Co najmniej 16 cywilów zginęło, a około 119 osób odniosło obrażenia w ataku bombowym na wschodzie Kabulu, do którego przyznali się talibowie - poinformował rzecznik MSW Afganistanu. Poprzedni bilans ofiar mówił o pięciu zabitych i około 50 rannych.
Jak przekazał rzecznik ministerstwa spraw wewnętrznych Nasrat Rahimi, źródłem eksplozji był traktor wyładowany materiałami wybuchowymi, a sam wybuch miał miejsce w pobliżu Green Village - pilnie strzeżonego osiedla zamieszkanego przez zagranicznych pracowników międzynarodowych organizacji, w tym organizacji pomocowych.
Jak dodał, siły bezpieczeństwa następnie zlikwidowały pięciu bojowników, którzy po eksplozji zamierzali strzelać do ludzi. Według Rahimiego z miejsca zdarzenia ewakuowano ok. 400 obcokrajowców, a akcja poszukiwawczo-ratunkowa trwała do wczesnych godzin porannych we wtorek.
Rzecznik talibów Zabihullah Mudżahid w mediach społecznościowych utrzymywał, że w ataku zniszczone zostały pokoje i biura "najeźdźców", a "twierdzenia wroga o stratach wśród ludności cywilnej są nieprawdziwe, bo żadnych cywilów nie dopuszczano do miejsca ataku".
Mieszkańcy dzielnicy Kabil Baj, w której położone jest osiedle Green Village, we wtorek protestowali przeciwko obecności obcokrajowców w tej okolicy.

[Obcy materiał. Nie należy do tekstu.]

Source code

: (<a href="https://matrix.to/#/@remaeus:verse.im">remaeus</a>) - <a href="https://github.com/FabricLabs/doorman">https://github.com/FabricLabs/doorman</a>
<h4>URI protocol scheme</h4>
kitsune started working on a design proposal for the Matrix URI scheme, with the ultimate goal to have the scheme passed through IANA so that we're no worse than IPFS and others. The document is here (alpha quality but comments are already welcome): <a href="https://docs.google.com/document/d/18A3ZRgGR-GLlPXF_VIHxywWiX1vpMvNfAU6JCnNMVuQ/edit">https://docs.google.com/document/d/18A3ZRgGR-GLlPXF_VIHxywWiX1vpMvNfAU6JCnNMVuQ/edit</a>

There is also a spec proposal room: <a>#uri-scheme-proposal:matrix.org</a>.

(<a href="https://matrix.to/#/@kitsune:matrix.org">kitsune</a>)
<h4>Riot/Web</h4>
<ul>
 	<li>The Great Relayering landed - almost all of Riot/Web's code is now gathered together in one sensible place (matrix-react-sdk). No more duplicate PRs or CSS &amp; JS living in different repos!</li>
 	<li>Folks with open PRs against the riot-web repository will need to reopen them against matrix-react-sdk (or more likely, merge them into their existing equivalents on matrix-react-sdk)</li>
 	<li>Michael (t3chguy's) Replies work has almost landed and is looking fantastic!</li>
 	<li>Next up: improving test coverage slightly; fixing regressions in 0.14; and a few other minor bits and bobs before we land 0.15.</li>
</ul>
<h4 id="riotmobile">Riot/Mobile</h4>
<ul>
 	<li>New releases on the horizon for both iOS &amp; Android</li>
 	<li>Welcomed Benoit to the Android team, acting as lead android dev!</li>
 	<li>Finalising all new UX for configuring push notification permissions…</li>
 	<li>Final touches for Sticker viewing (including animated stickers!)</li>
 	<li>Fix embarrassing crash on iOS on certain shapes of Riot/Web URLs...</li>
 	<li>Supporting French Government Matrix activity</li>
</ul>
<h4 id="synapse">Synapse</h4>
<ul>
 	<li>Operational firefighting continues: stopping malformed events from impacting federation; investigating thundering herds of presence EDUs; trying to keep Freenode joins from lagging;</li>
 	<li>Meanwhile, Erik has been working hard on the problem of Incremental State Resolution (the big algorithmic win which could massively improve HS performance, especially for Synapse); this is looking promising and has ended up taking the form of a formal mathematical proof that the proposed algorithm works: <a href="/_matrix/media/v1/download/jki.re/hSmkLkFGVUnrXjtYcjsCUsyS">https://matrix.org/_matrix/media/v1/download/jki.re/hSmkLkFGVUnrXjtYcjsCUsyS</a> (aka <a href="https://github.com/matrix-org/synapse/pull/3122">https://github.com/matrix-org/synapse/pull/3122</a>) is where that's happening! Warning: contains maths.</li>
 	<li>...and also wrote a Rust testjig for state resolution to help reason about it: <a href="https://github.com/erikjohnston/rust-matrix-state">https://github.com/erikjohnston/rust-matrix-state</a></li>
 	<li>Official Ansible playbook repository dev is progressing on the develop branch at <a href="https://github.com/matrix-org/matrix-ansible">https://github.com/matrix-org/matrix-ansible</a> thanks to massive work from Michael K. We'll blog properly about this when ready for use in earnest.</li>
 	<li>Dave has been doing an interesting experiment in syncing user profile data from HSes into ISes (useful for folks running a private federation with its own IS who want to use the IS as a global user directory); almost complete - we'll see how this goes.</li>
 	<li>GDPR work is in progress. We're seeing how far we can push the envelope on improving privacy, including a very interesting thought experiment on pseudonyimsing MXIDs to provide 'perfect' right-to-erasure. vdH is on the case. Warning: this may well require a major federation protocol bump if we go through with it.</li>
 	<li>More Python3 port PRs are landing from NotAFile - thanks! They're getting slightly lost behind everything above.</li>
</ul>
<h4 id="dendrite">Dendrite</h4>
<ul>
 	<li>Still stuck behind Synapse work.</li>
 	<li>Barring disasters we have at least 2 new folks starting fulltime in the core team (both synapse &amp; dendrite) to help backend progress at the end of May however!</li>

Chcemy, żeby obcokrajowcy opuścili naszą dzielnicę. To nie pierwszy raz, gdy cierpimy z ich powodu. Za każdym razem, gdy przeprowadzany jest na nich atak, giną nasi najbliżsi - mówił cytowany przez AFP mieszkaniec Abdul Dżamil.
Atak talibów zbiegł się w czasie z oświadczeniem specjalnego wysłannika USA do Afganistanu Zalmaya Khalilzada, który poinformował w poniedziałek, że projekt porozumienia z talibami przewiduje, że jeżeli spełnią wynegocjowane warunki, Amerykanie w ciągu 135 dni wycofają wojsko z pięciu baz, w których dziś są obecni.
Porozumienie ma dotyczyć wycofania amerykańskich żołnierzy z Afganistanu i gwarancji ze strony talibów, że Afganistan nie będzie bazą dla innych grup ekstremistycznych. Może również zawierać zapisy o zawieszeniu broni i negocjacjach talibów z innymi przedstawicielami Afganistanu, chociaż talibowie odmówili negocjacji z rządem afgańskim, uważając go za marionetkę Waszyngtonu.
Na początku lipca afgańscy politycy i talibowie zobowiązali się do stworzenia "mapy drogowej na rzecz pokoju" oraz rozpoczęcia kontrolowanego procesu pokojowego. Jednak pod koniec lipca talibowie odmówili prowadzenia bezpośrednich rozmów z rządem centralnym w Kabulu.
Agencja Reutera podkreśla, że poniedziałkowy atak w Kabulu, a także dwa inne zamachy talibów na miasta Kunduz i Pul-e Chumri z weekendu pod znakiem zapytania stawiają zaangażowanie talibów w inicjatywy pokojowe i szansę na zakończenie rozlewu krwi w Afganistanie.
Po blisko 18 latach konfliktu zbrojnego talibowie kontrolują obecnie połowę terytorium Afganistanu.